Figure 2. RS-485/RS-422 isolation with power.

The configuration shown in Figure 2 offers high efficiency, at 81% typically for an input voltage supply of 5 V, for designs that have severe temperature constraints. The external transformer allows for a 500 kHz operation of the DC-to-DC converter, which provides a low EMI solution for designers constrained with very tight emissions requirements. The key trade-offs for system designers between the Figure 1 and Figure 2 solutions are more compact size and ease of use, vs. higher efficiency and a lower frequency emissions spectrum.

In typical programmable logic controller designs, there are a variety of isolated supplies required for the I/Os, as well as the communications ports. This leads to the requirement for custom supplies to generate multiple isolated supplies, such as ±15 V, 5 V, and 3.3 V supplies from the same transformer core. The optimum cost choice in this situation is to select an isolated RS-485 transceiver that has only the signal isolation integrated, like the ADM2486, isolated PROFIBUS-compliant RS-485 transceiver. This provides the flexibility to choose an existing 5 V or 3.3 V isolated supply, or to use a separate over-wind on the transformer to generate the bus-side isolation voltage. Figure 3 shows a simplified case of a discrete DC-to-DC converter to illustrate how this configuration works with the ADM2486 transceiver.

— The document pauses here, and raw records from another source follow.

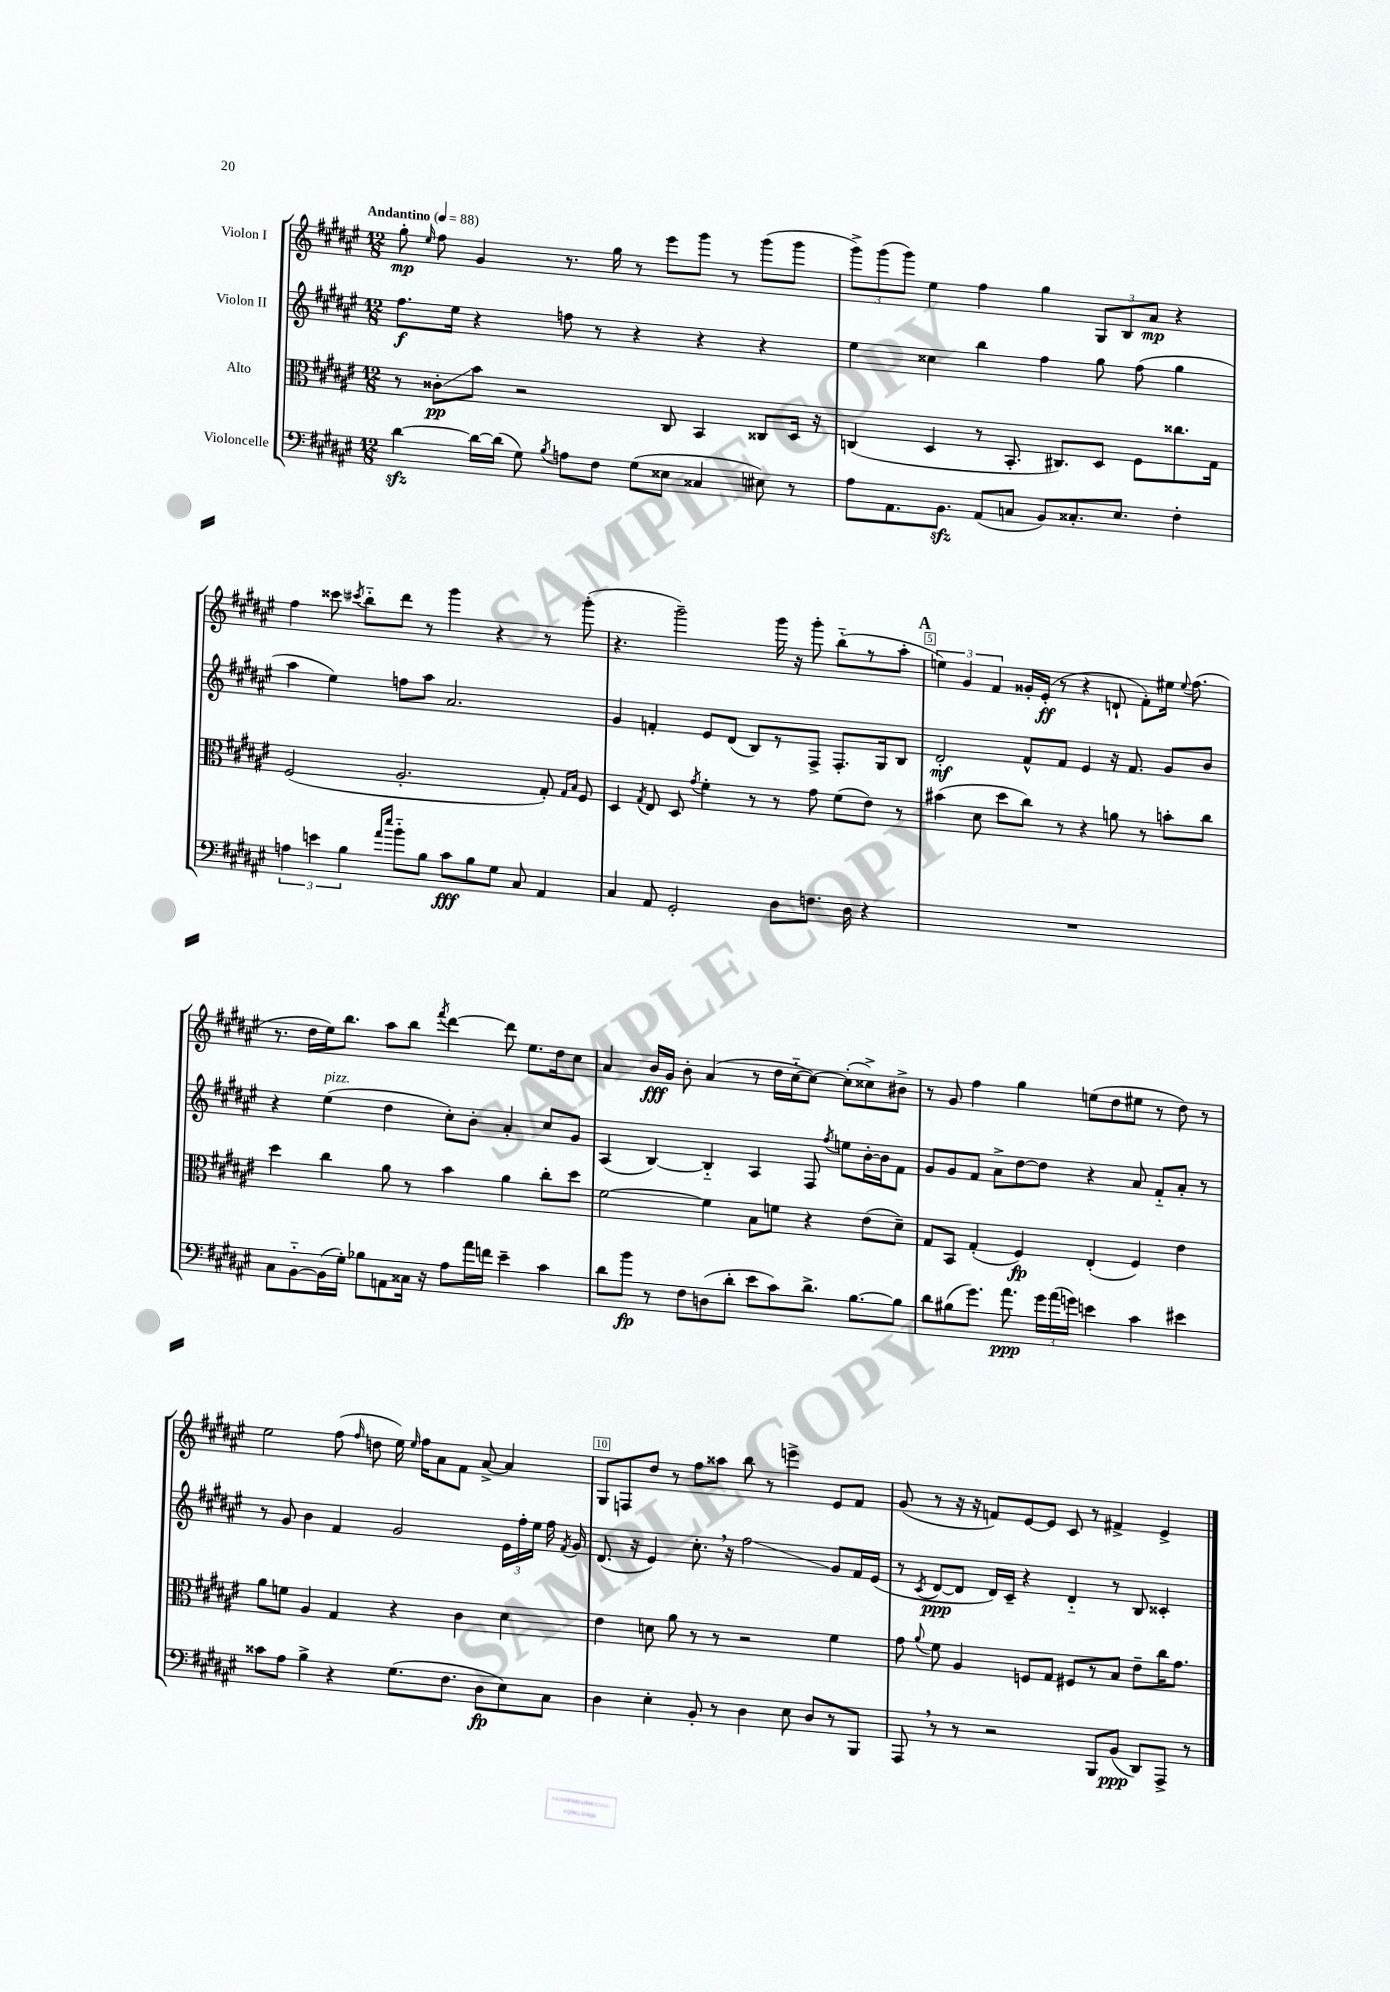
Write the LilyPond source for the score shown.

<<
\new StaffGroup <<
\new Staff = "s0" \with { instrumentName = "Violon I" } {
    \clef treble \key fis \major \numericTimeSignature \time 12/8 \tempo "Andantino" 4 = 88
    \autoBeamOff gis''8-.\mp \grace { eis''16 } fis''8 gis'4 r8. gis''16 r8 eis'''8[ gis'''8] r8 gis'''8[( gis'''8] |
    \tuplet 3/2 { gis'''8[->) gis'''8( gis'''8]) } eis''4 fis''4 gis''4 \tuplet 3/2 { gis8[ b8 ais'8]\mp } r4 |
    fis''4 cisis'''8 \acciaccatura { cis'''8 } b''8[-_ dis'''8] r8 gis'''4 r4 r8 gis'''8-.( |
    r4. gis'''2--) gis'''16 r16 gis'''8-. b''8[-_( r8 ais''8]-. |
    \mark \markup { \bold "A" } \tuplet 3/2 { e''4) gis'4 fis'4 } gisis'16[-. eis'16]-.\ff( r8 r4 d'8-! fis'8[-.) eis''16] \appoggiatura { eis''8 } fis''8.( |
    r8. dis''16[ eis''16) b''8.] ais''8[ b''8] \acciaccatura { fis'''8 } dis'''4~ dis'''8 eis''8.[ dis''16 cis''8] |
    ais'4 b'16[\fff gis'16] b'8-. ais'4( r8 dis''16[ cis''16~-_ cis''8]~) cis''8[-.( cisis''8->) bis'8]-> |
    r8 gis'8 fis''4 gis''4 e''8[( dis''8 eis''8] r8 dis''8) r8 |
    eis''2 fis''8( \grace { fis''16 } d''8 eis''16) \grace { eis''16 } fis''16[ ais'8 fis'8] ais'8~-> ais'4 |
    gis8[ f8 dis''8] r8 fis''8[ aisis''8] b''8 r8 e'''4-> eis'8[ fis'8] |
    gis'8( r8 r16 r16 f'8[) eis'8~ eis'8] cis'8 r8 fis'4-> eis'4-> \bar "|." |
}
\new Staff = "s1" \with { instrumentName = "Violon II" } {
    \clef treble \key fis \major \numericTimeSignature \time 12/8
    \autoBeamOff fis''8.[\f eis''16] r4 f''8 r8 r4 r4 r4 |
    eis''4 cisis''4 b''4 fis''4 gis''8 fis''8( gis''4 |
    ais''4 eis''4) f''8[ ais''8] ais'2. |
    gis'4 f'4-. eis'8[ dis'8]( b8[) r8 fis8]-> fis8.[-. gis16 b8] |
    \mark \markup { \bold "A" } dis'2-.\mf fis'8[-^ fis'8] eis'4 r16 fis'8. gis'8[ b'8] |
    r4 eis''4^\markup { \italic "pizz." }( dis''4 cis''8[-.) b'8]-. ais'4-. cis''8[ gis'8] |
    ais4( b4~) b4-_ ais4 fis8 \acciaccatura { fis''8 } e''8[ b'16~-. b'16 fis'8] |
    gis'8[ gis'8 fis'8] ais'8[-> dis''8~ dis''8] r4 ais'8 fis'8[-_ ais'8]-. r8 |
    r8 gis'8 b'4 fis'4 gis'2 \tuplet 3/2 { eis'16[ fis''16-. eis''16] } fis''16 \acciaccatura { fis'8 } gis'16 |
    dis'8.( r16 eis'4) cis''8.-. \breathe r16 fis''2\glissando gis'8[ fis'16 eis'16]( |
    r8 \acciaccatura { cis'8 } dis'8[~\ppp dis'8] dis'16[) cis'16]-- r4 dis'4-_ r8 b8 cisis'4-. \bar "|." |
}
\new Staff = "s2" \with { instrumentName = "Alto" } {
    \clef alto \key fis \major \numericTimeSignature \time 12/8
    \autoBeamOff r8 cisis'8[-.\glissando\pp b'8] r2 cis8 b,4 cisis8[ dis16] r16 |
    c4( dis4 r8 b,8.-. cis8.[) dis8] fis8[ cisis''8. gis16] |
    fis2( ais2.-. gis8-.) \grace { gis16[ b16] } fis8 |
    dis4 \acciaccatura { gis8 } eis8 dis8 \acciaccatura { gis'8 } fis'4-. r8 r8 gis'8 fis'8[( eis'8]) r8 |
    \mark \markup { \bold "A" } bis'4( dis'8 dis''8[ cis''8]) r8 r4 a'8 r8 b'8[-. cis''8] |
    dis''4 cis''4 ais'8 r8 b'4 ais'4 cis''8[-. dis''8] |
    fis'2~ fis'4 b8[ f'8] r4 eis'8[( dis'8]--) |
    gis8[ b,8] gis4-.( fis4\fp) eis4-.( fis4) eis'4 |
    ais'8[ f'8] ais4 gis4 r4 cis'4 dis'4 |
    eis'4 d'8 ais'8 r8 r8 r2 fis'4 |
    gis'8 \appoggiatura { ais'8 } fis'8 ais4 f8[ gis8] fis8[ r8 b8] eis'8[-- cis''16 gis'8.] \bar "|." |
}
\new Staff = "s3" \with { instrumentName = "Violoncelle" } {
    \clef bass \key fis \major \numericTimeSignature \time 12/8
    \autoBeamOff dis'4~\sfz dis'16[~ dis'16]( gis8) \acciaccatura { b8 } a8[ fis8] gis8[( eisis8] cisis4 eis8) r8 |
    ais8[ ais,8. b,8.]\sfz ais,8[( c8] b,8[) cisis8.-. eis8.] fis4-. |
    \tuplet 3/2 { a4 e'4 b4 } \grace { ais'16[ eis''16] } b'8[-_ b8] cis'8[\fff b8 gis8] cis8 ais,4 |
    cis4 ais,8 gis,2-. dis8[ f8.] dis16 r4 |
    \mark \markup { \bold "A" } R1. |
    cis8[ b,8~-_ b,16( gis16]-.) bes8[ a,8 cisis16] r16 ais8[ ais'16 f'16] eis'4-- cis'4 |
    dis'8[ b'8]\fp r8 fis8[ d8( dis'8]-. eis'8[ cis'8) dis'8.]-> b8.[~ b8] |
    dis'8[ bis8( gis'8.]) ais'8.\ppp \tuplet 3/2 { gis'16[ ais'16( g'16]) } e'4 cis'4 eis'4 |
    cisis'8[ ais8] b4-> r4 gis8.[( fis8.] dis8[\fp eis8) cis8] |
    dis4 eis4-. b,8-. r8 dis4 eis8 dis8[ r8 b,,8] |
    ais,,8 \breathe r8 r8 r2 b,,8[ b,8]\ppp( dis,8[) ais,,8]-> r8 \bar "|." |
}
>>
>>
\layout { \context { \Score \override BarNumber.break-visibility = ##(#f #t #t) barNumberVisibility = #(every-nth-bar-number-visible 5) \override BarNumber.stencil = #(make-stencil-boxer 0.1 0.3 ly:text-interface::print) } }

Figure 3. RS-485/RS-422 isolation with power and external ON/OFF possibility.

ADI’s family of isolated RS-485/RS-422 transceivers also offers a variety of data rates up to 20 Mbps, up to 256 nodes on the bus, and half-duplex and full-duplex operation. Additionally, these integrated isolated RS-485 transceivers are all fully certified to UL and VDE with CSA certification available on request. They are 100% production tested up to 6800 V rms depending on the isolation products.

ADI’s integrated RS-485 isolated transceiver portfolio offers the flexibility and performance to meet system design requirements while bringing many advantages over the optocoupler approach. The enabling iCoupler transformer technology has been in volume production since 2001, and with over 4 billion channels shipped, its reliability is proven. iCoupler has a lifetime of greater than 50 years and does not suffer from the traditional wear-out that is fundamental to the alternative optocoupler technology.